Clearly, you understand why it's better to avoid using AsEnumerable()
the way you do in your question.
Also, some of the other answers have made it very clear why calling AsEnumerable()
changes the way the query is performed and read. In short, it's because you are then invoking IEnumrable<T>
extension methods rather than the IQueryable<T>
extension methods, the latter allowing you to combine predicates before executing the query in the database.
However, I still feel that this doesn't answer your actual question, which is a legitimate question. You said (emphasis mine):
What I mean is that this code:
context.Logs.AsEnumerable().Where(x => x.Id % 2 == 0).Take(100).ToList();
will download all the rows from the table before passing any row to the Where()
method and there could be millions of rows in the table.
My question to you is: what made you conclude that this is true?

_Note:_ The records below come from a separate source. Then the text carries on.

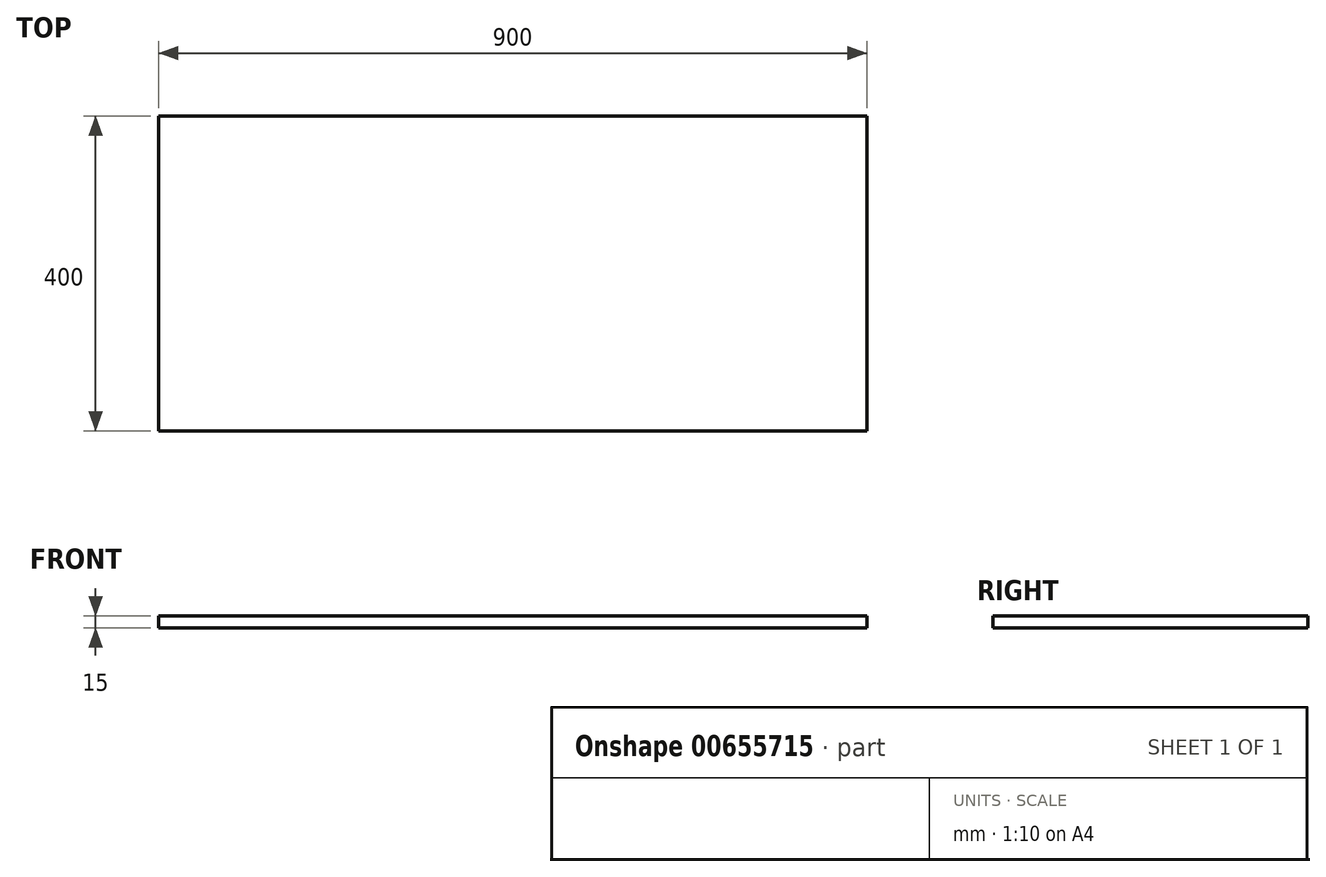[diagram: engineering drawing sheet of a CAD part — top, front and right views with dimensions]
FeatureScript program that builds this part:
annotation { "Feature Type Name" : "Feature", "Feature Type Description" : "" }
export const myFeature = defineFeature(function(context is Context, id is Id, definition is map)
    precondition{}
    {
        {
            var Q0;
            Q0=qCreatedBy(makeId("Top.planeOp"),FACE);
            var sketch = newSketch(context, id + "F0", { "sketchPlane" : qUnion([Q0])});
            skLineSegment(sketch, "E0.bottom", {"start": v(-900, 400) * mm, "end": v(0, 400) * mm});
            skLineSegment(sketch, "E0.top", {"start": v(-900, 0) * mm, "end": v(0, 0) * mm});
            skLineSegment(sketch, "E0.left", {"start": v(-900, 400) * mm, "end": v(-900, 0) * mm});
            skLineSegment(sketch, "E0.right", {"start": v(0, 400) * mm, "end": v(0, 0) * mm});
            skSolve(sketch);
        }
        {
            var Q0;
            Q0=makeQuery(id+"F0.imprint","IMPRINT",FACE,{"disambiguationData":[TD([[makeQuery(id+"F0.imprint","IMPRINT",EDGE,{"derivedFrom":sQuery(id+"F0.wireOp",EDGE,"E0.bottom")}),-1.0]])]});
            extrude(context, id + "F1", {"entities" : qUnion([Q0]), "depth" : 15 * mm, "offsetDistance" : 25 * mm});
        }
    });
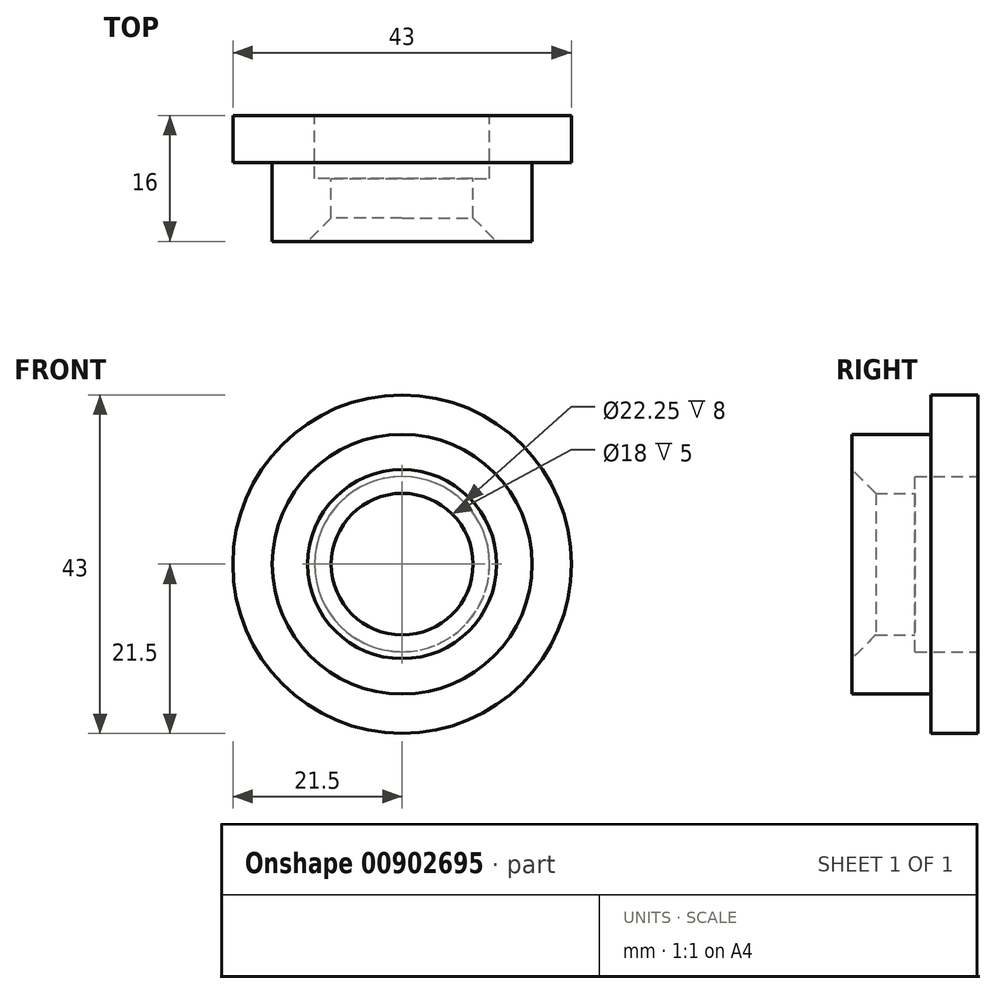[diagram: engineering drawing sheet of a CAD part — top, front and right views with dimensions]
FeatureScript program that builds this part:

I would argue that, because you are using IEnumrable<T>
instead of IQueryable<T>
, it's true that the query being performed in the database will be a simple:
select * from logs
... without any predicates, unlike what would have happened if you had used IQueryable<T>
to invoke Where
and Take
.
However, the AsEnumerable()
method call does not fetch all the rows at that moment, as other answers have implied. In fact, this is the implementation of the AsEnumerable()
call:
public static IEnumerable<TSource> AsEnumerable<TSource>(this IEnumerable<TSource> source)
{
return source;
}
There is no fetching going on there. In fact, even the calls to IEnumerable<T>.Where()
and IEnumerable<T>.Take()
don't actually start fetching any rows at that moment. They simply setup wrapping IEnumerable
s that will filter results as they are iterated on. The fetching and iterating of the results really only begins when ToList()
is called.
So when you say:
Couldn't EF do on demand loading of rows like you can with plain ADO.NET using Read()
method of SqlDataReader
and save time and bandwidth?
... again, my question to you would be: doesn't it do that already?
If your table had 1,000,000
rows, I would still expect your code snippet to only fetch up to 100
rows that satisfy your Where
condition, and then stop fetching rows.
To prove the point, try running the following little program:
static void Main(string[] args)
{
var list = PretendImAOneMillionRecordTable().Where(i => i < 500).Take(10).ToList();
}
private static IEnumerable<int> PretendImAOneMillionRecordTable()
{
for (int i = 0; i < 1000000; i++)
{
Console.WriteLine("fetching {0}", i);
yield return i;
}
}
... when I run it, I only get the following 10 lines of output:
fetching 0
fetching 1
fetching 2
fetching 3
fetching 4
fetching 5
fetching 6
fetching 7
fetching 8
fetching 9
It doesn't iterate through the whole set of 1,000,000
"rows" even though I am chaining Where()
and Take()
calls on IEnumerable<T>
.
Now, you do have to keep in mind that, for your little EF code snippet, if you test it using a very small table, it may actually fetch all the rows at once, if all the rows fit within the value for SqlConnection.PacketSize. This is normal. Every time SqlDataReader.Read()
is called, it never only fetches a single row at a time. To reduce the amount of network call roundtrips, it will always try to fetch a batch of rows at a time. I wonder if this is what you observed, and this mislead you into thinking that AsEnumerable()
was causing all rows to be fetched from the table.
Even though you will find that your example doesn't perform nearly as bad as you thought, this would not be a reason not to use IQueryable
. Using IQueryable
to construct more complex database queries will almost always provide better performance, because you can then benefit from database indexes, etc to fetch results more efficiently.